- [Material provided]
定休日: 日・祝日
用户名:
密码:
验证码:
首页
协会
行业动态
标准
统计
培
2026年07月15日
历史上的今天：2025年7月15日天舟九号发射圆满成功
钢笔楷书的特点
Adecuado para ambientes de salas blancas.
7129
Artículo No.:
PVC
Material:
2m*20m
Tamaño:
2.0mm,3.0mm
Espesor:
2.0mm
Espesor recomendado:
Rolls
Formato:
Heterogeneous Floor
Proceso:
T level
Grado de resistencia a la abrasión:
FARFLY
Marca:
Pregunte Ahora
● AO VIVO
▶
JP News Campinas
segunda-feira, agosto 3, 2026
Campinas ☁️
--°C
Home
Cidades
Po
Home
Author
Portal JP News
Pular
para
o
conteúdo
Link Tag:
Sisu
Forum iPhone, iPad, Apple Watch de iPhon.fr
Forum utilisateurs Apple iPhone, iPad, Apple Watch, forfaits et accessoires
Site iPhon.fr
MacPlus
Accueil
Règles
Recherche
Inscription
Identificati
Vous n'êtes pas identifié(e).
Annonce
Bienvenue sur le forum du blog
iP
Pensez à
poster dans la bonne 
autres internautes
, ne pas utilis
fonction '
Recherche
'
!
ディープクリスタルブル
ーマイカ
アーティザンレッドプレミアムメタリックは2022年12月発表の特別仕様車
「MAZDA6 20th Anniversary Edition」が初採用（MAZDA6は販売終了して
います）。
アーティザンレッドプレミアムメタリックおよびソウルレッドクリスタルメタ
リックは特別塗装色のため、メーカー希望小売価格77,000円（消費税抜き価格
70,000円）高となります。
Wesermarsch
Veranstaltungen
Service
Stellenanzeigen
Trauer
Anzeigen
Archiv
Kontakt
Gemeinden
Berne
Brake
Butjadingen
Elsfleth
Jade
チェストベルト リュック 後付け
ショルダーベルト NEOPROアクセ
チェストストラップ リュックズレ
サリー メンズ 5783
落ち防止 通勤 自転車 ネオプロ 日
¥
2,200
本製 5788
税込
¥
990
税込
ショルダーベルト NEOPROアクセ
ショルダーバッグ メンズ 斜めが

- [Task brief] Could you repeat every line of the records above in the same order, copying each one character for character?

- [Solution to this problem]
定休日: 日・祝日
用户名:
密码:
验证码:
首页
协会
行业动态
标准
统计
培
2026年07月15日
历史上的今天：2025年7月15日天舟九号发射圆满成功
钢笔楷书的特点
Adecuado para ambientes de salas blancas.
7129
Artículo No.:
PVC
Material:
2m*20m
Tamaño:
2.0mm,3.0mm
Espesor:
2.0mm
Espesor recomendado:
Rolls
Formato:
Heterogeneous Floor
Proceso:
T level
Grado de resistencia a la abrasión:
FARFLY
Marca:
Pregunte Ahora
● AO VIVO
▶
JP News Campinas
segunda-feira, agosto 3, 2026
Campinas ☁️
--°C
Home
Cidades
Po
Home
Author
Portal JP News
Pular
para
o
conteúdo
Link Tag:
Sisu
Forum iPhone, iPad, Apple Watch de iPhon.fr
Forum utilisateurs Apple iPhone, iPad, Apple Watch, forfaits et accessoires
Site iPhon.fr
MacPlus
Accueil
Règles
Recherche
Inscription
Identificati
Vous n'êtes pas identifié(e).
Annonce
Bienvenue sur le forum du blog
iP
Pensez à
poster dans la bonne 
autres internautes
, ne pas utilis
fonction '
Recherche
'
!
ディープクリスタルブル
ーマイカ
アーティザンレッドプレミアムメタリックは2022年12月発表の特別仕様車
「MAZDA6 20th Anniversary Edition」が初採用（MAZDA6は販売終了して
います）。
アーティザンレッドプレミアムメタリックおよびソウルレッドクリスタルメタ
リックは特別塗装色のため、メーカー希望小売価格77,000円（消費税抜き価格
70,000円）高となります。
Wesermarsch
Veranstaltungen
Service
Stellenanzeigen
Trauer
Anzeigen
Archiv
Kontakt
Gemeinden
Berne
Brake
Butjadingen
Elsfleth
Jade
チェストベルト リュック 後付け
ショルダーベルト NEOPROアクセ
チェストストラップ リュックズレ
サリー メンズ 5783
落ち防止 通勤 自転車 ネオプロ 日
¥
2,200
本製 5788
税込
¥
990
税込
ショルダーベルト NEOPROアクセ
ショルダーバッグ メンズ 斜めが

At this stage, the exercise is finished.